HOW TO COMPLETE THIS TASK =
Pull out every line in the material below that contains the string "Swingtrading", and copy each one in full.

DATA IN THIS EXERCISE =
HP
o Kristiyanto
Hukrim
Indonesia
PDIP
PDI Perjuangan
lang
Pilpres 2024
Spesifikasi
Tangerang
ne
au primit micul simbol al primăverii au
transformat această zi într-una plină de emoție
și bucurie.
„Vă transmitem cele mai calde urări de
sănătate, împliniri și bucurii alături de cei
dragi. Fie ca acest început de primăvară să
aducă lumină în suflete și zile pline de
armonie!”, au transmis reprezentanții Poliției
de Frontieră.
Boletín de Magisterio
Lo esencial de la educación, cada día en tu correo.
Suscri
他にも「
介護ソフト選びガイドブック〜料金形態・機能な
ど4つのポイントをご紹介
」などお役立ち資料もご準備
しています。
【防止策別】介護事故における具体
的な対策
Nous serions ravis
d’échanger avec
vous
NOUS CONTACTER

* * *

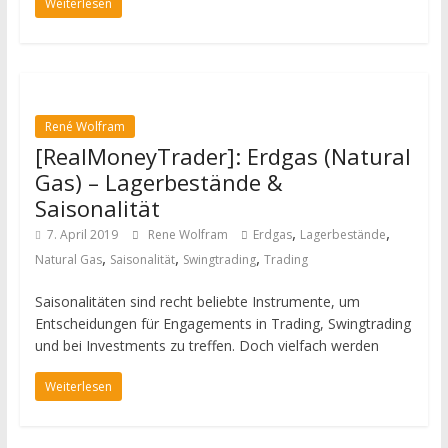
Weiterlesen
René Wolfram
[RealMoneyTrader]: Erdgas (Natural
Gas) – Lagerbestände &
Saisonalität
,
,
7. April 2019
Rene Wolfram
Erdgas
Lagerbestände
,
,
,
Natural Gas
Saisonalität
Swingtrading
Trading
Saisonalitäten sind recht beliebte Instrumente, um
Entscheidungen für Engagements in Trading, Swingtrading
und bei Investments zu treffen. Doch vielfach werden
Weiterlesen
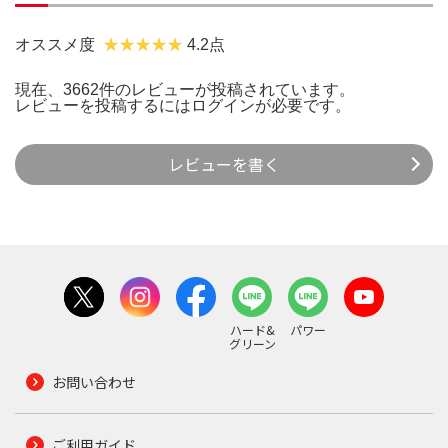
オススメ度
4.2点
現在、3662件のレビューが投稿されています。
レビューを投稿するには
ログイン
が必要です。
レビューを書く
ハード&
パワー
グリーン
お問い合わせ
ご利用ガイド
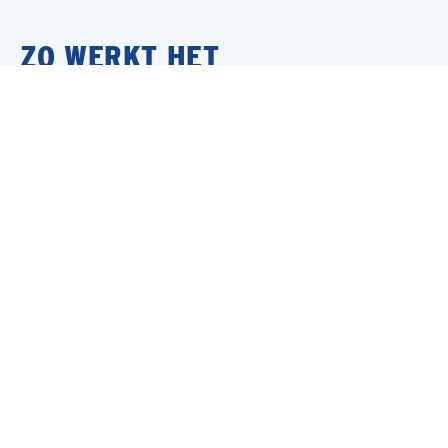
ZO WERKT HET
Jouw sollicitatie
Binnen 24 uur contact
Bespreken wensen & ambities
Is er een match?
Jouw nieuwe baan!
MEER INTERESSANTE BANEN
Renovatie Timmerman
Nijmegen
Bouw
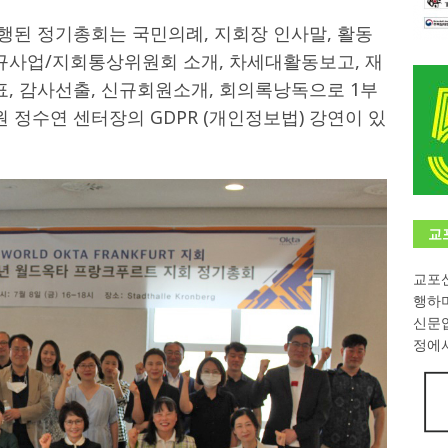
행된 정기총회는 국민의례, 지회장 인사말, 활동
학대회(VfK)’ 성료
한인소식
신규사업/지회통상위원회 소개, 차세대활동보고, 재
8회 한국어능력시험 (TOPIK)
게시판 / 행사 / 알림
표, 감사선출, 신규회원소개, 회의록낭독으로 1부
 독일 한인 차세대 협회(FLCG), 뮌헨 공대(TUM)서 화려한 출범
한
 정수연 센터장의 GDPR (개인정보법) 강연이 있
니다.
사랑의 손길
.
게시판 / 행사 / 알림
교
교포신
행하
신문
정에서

EXERCISE RESULT =
Swingtrading
Entscheidungen für Engagements in Trading, Swingtrading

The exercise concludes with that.